June 22: Power is still out, however, the lab had a treat planned anyways. We drove down to half moon bay to spend some time at the beach before moving to a state park to cook bbq. Towards the end of the trip we wrote down our goals for the summer. Overall, it was a great experience and fun way to meet everyone in the lab.
June 21: Today, I took the desk at the far right corner of the lab to start working on some projects. I joined the drone meeting in the morning and learned about their goal of catching airborne items. Next, I met with Brian who explained the ReachBot project to me. I was able to renew my Maya subscription to import terrain designs from sketchfab into a modeling software that would be used to help visualize the robot's scanning. After a lunch break, Dane gave us a lab safety tour where we learned where materials were within the building. Shortly after the power went out and we decided to wrap up for the day since the internet was down.

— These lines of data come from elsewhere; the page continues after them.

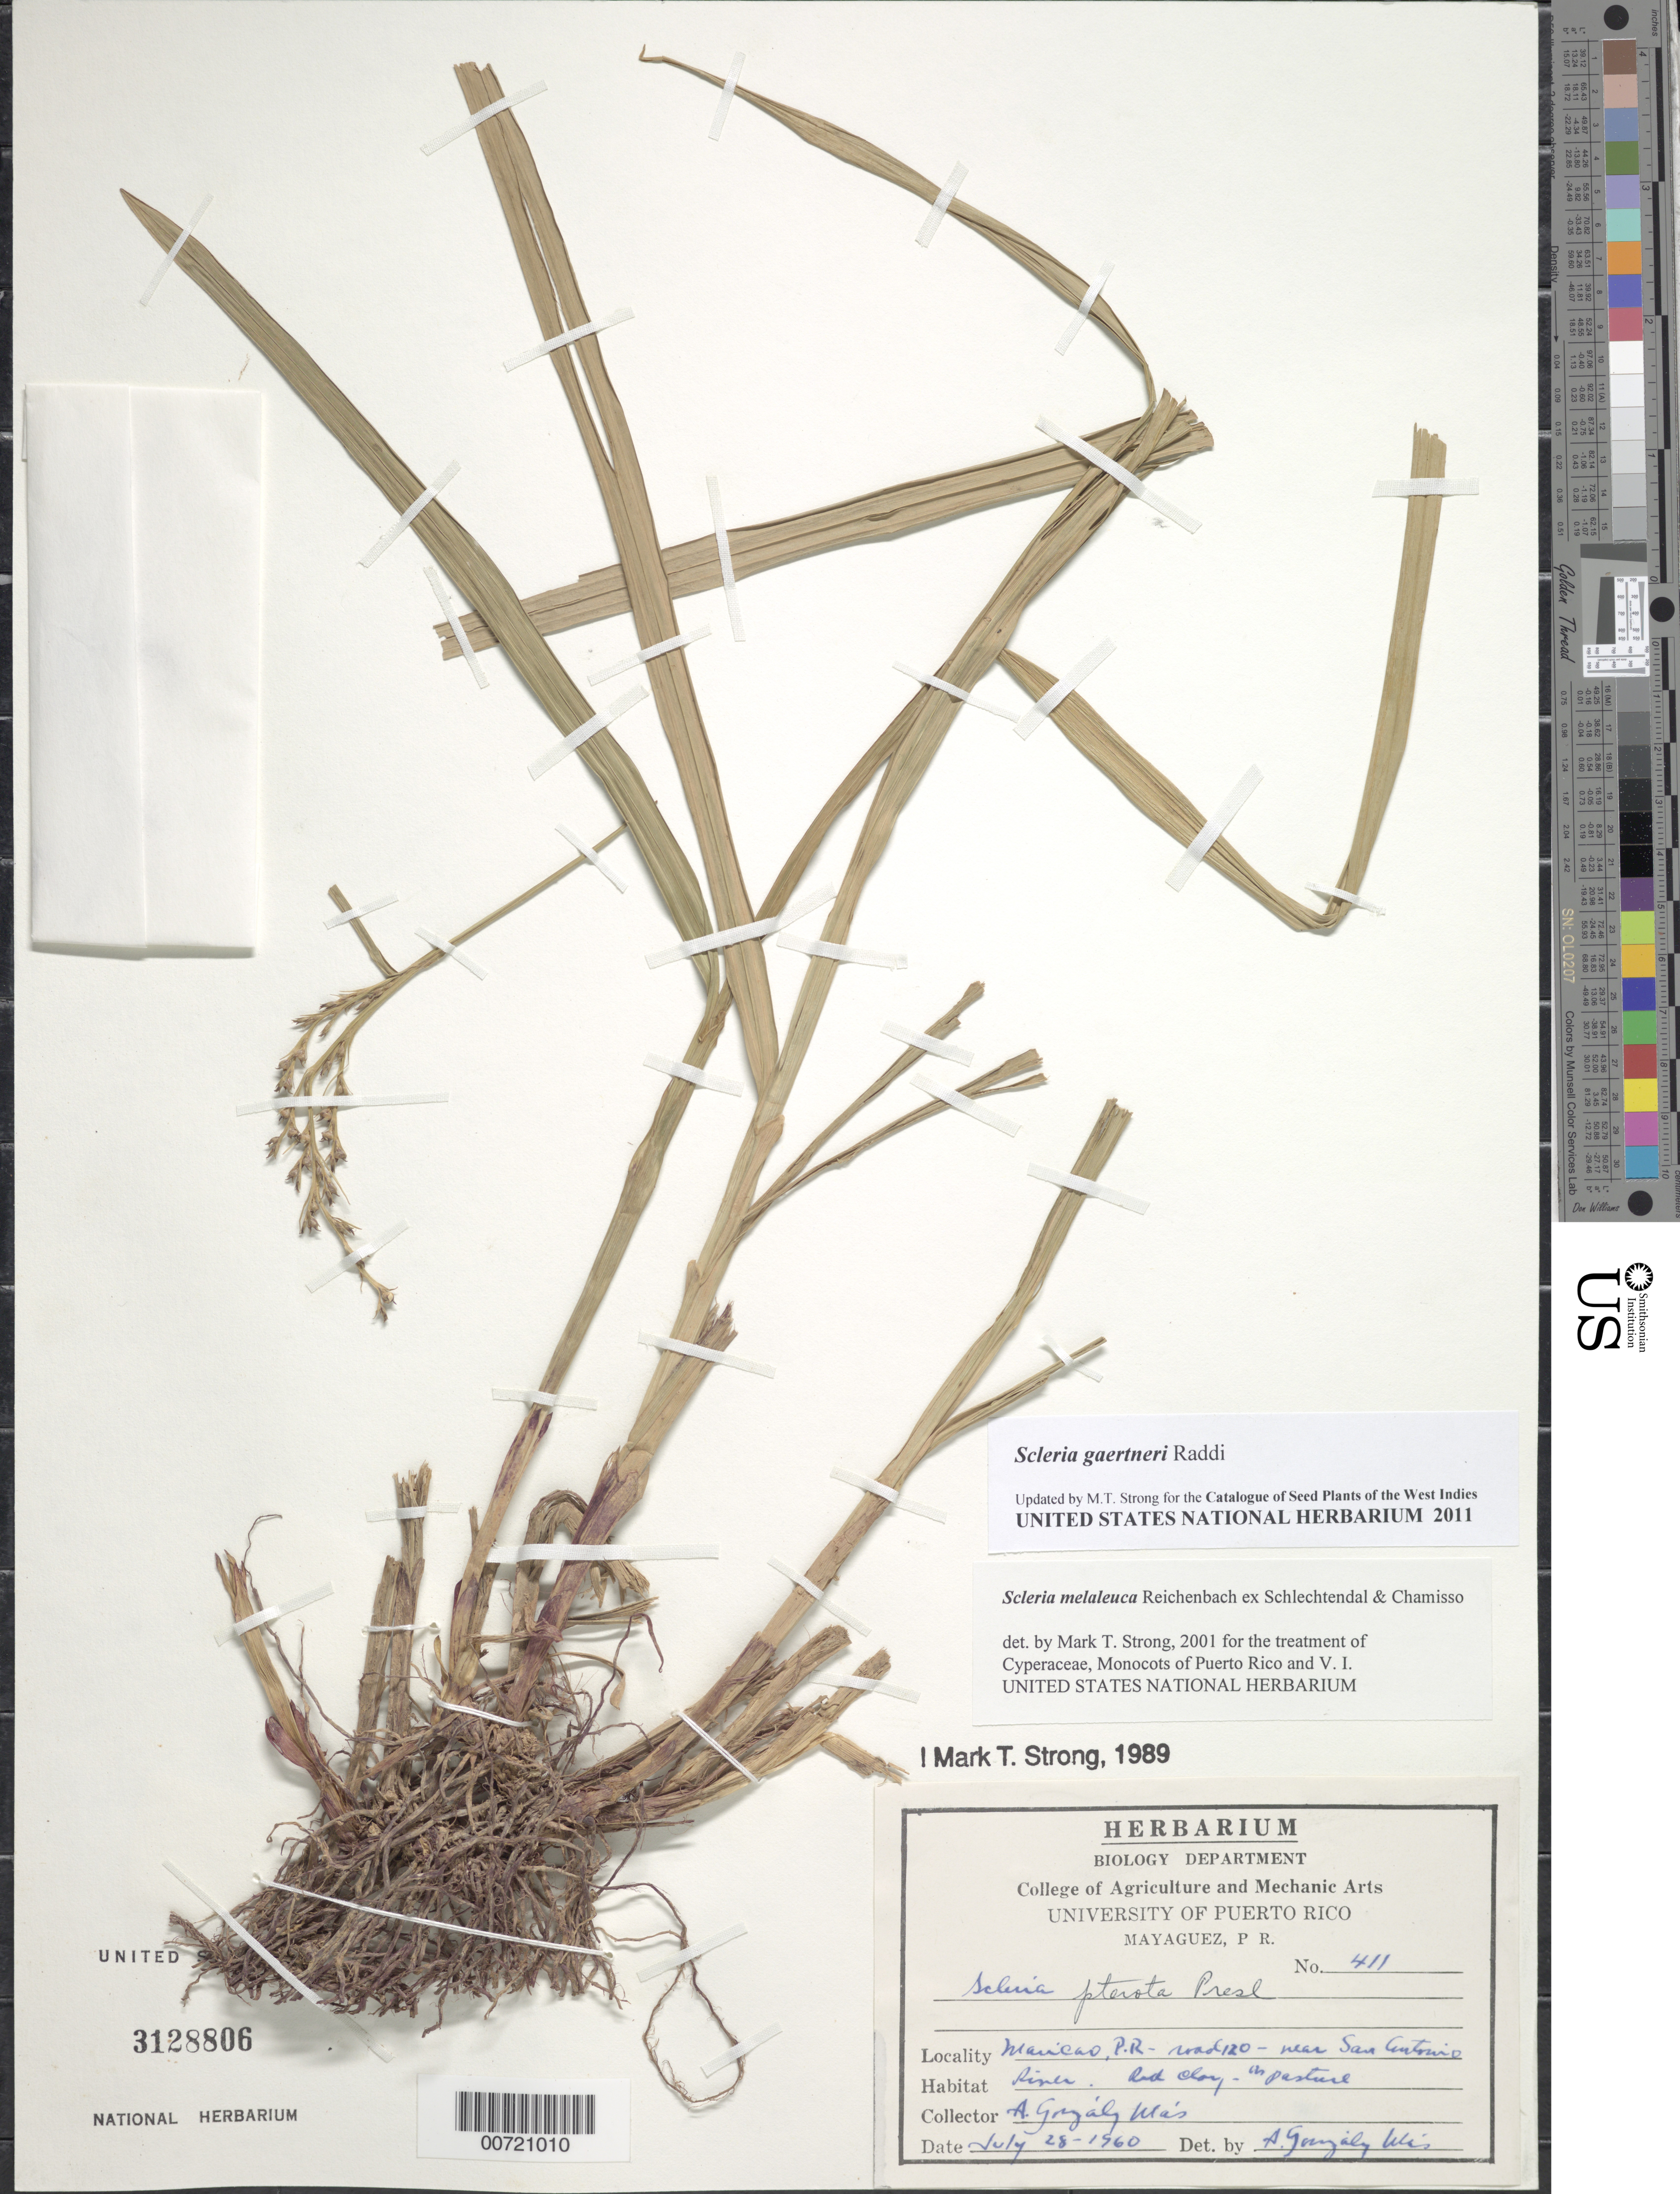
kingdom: Plantae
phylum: Tracheophyta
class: Liliopsida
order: Poales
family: Cyperaceae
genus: Scleria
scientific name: Scleria gaertneri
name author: Raddi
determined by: Strong, M. T., (US), Smithsonian Institution - National Museum of Natural History (UNITED STATES)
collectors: A. González Más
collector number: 411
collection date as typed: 28 Jul 1960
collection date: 1960-07-28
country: Puerto Rico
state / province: Maricao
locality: Maricao: Rd. 120, near San Antonio River.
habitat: Pasture.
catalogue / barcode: US 3128806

June 20: First day! I started by joining the SURI Kick-Off Meeting where we learned about the general outline of the program including deadlines, pre-assignments, and weekly cohort meetings. I was then introduced to the BDML lab where I was given a lab orientation. Mark granted us access to the lab website and taught us how to write this blog. I sat in on a Tactile Meeting for the TRI project and learned about the research questions regarding understanding gestures and identifying processes in robotic arms. I found the project very interesting as it deals with human interaction and multi-dimensional decision-making. The rest of the day was spent completing the STARS training required for lab access. Before we left, Tony gave us a quick lab tour in which he explained the founding of the lab and keystone projects. I also asked for a brief summary of the drone study as I was trying to gauge my interest.